Chez Productions horticoles Demers, qui a récemment investi 25 millions $ pour agrandir ses installations à Drummondville, la production de marijuana ne figure pas dans le plan d’affaires de la compagnie. La direction confirme toutefois avoir étudié cette possibilité et également avoir été approchée par certaines entreprises. Elle préfère par contre ne pas dévoiler de nom. 

«Ce n’est pas dans nos projets. Nous nous concentrons dans la production de nos légumes, de nos tomates et de nos poivrons. On fait aussi de la fraise et bientôt de la framboise en serre. Nous n’avons pas d’intérêt pour l’instant», avance en entrevue au Soleil le président-directeur général, Jacques Demers. 

«C’est certain que ça fait beaucoup jaser. Nous avons regardé le potentiel de ce marché, mais il y a tellement d’incertitudes, que ce soit au niveau législatif ou au sujet de la demande. Cela demanderait aussi beaucoup d’investissements», affirme le patron. «Comme producteur de légumes en serres, cela ne fait vraiment pas partie de nos priorités», martèle celui dont le siège social est basé à Lévis.

Dans ses cartons, M. Demers indique avoir plusieurs autres beaux projets pour les consommateurs pour les prochains mois. 

«Ça fait maintenant presque quatre ans qu’on tente de développer une méthode de production de framboise en serres.
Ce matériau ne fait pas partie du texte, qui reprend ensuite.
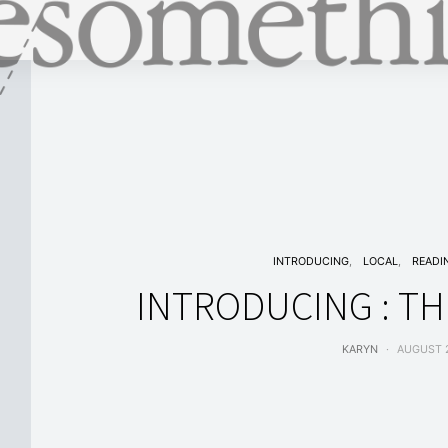
INTRODUCING
LOCAL
READI
INTRODUCING : TH
KARYN
AUGUST 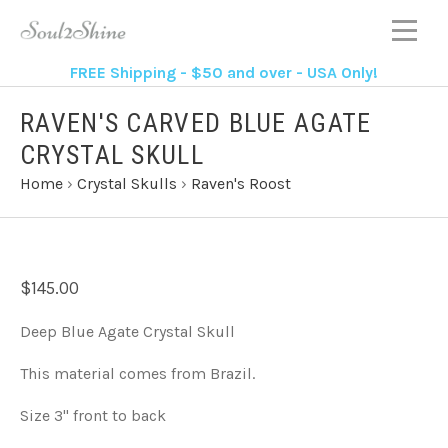
FREE Shipping - $50 and over - USA Only!
RAVEN'S CARVED BLUE AGATE
CRYSTAL SKULL
Home
›
Crystal Skulls
›
Raven's Roost
$145.00
Deep Blue Agate Crystal Skull
This material comes from Brazil.
Size 3" front to back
Il va y avoir des framboises en avril 2018», dit-il, avouant aussi regarder pour la production de fraises en serres.

Canopy GROWTH à Mirabel

La semaine dernière, la société Canopy Growth Corporation (TSX : WEED) a annoncé avoir signé une entente de partenariat avec Les Serres Bertrand, à Mirabel.

En échange de millions de billets verts, le plus grand producteur de tomates roses en Amérique du Nord mettra à disposition ses installations — 700 000 pieds carrés — pour la production de cannabis biologique. 

La nouvelle entité sera baptisée Les Serres Vert Cannabis (Vert Mirabel) et elle sera pilotée par Les Serres Bertrand. 

Environ 15 millions $ seront investis pour l’achat et la modernisation d’équipements. 

Par ailleurs, le 21 décembre, Canopy Growth Corporation a obtenu un permis de production conformément au Règlement sur l’accès au cannabis à des fins médicales pour sa propriété de 7000 pieds carrés située dans la municipalité de Saint-Lucien .

Question de valeurs

Toujours la semaine dernière, dans l’édition du Nouvelliste, c’était au tour de la compagnie Sagami - Savoura de prendre position au sujet de la marijuana. 

Et oui, le téléphone a sonné au cours des derniers mois pour signer des partenariats d’affaires, concède la direction. La réponse a été toujours la même : pas question de cultiver du cannabis, ni médicinal ni récréatif. 

«Ça ne fait pas partie de mes valeurs», notait le président Stéphane Roy, inquiet pour l’avenir de la production maraîchère.  

«Certains font le choix du cannabis, convertissent des serres pour en produire, réduisant de la sorte la production maraîchère déjà déficitaire au Québec. En optant plutôt pour de nouvelles constructions, les producteurs qui ont fait le choix du cannabis ne contribuent que partiellement à l’avancement de l’économie, leur production n’assurant pas une plus importante disponibilité sur nos marchés de denrées alimentaires de source québécoise», poursuit-il.

Sagami - Savoura planche présentement sur un projet de construction d’un complexe de serres de 6,1 hectares dans la ville de Mirabel. Investissement Québec a octroyé un prêt à la compagnie de 3,5 millions $ pour appuyer ce développement.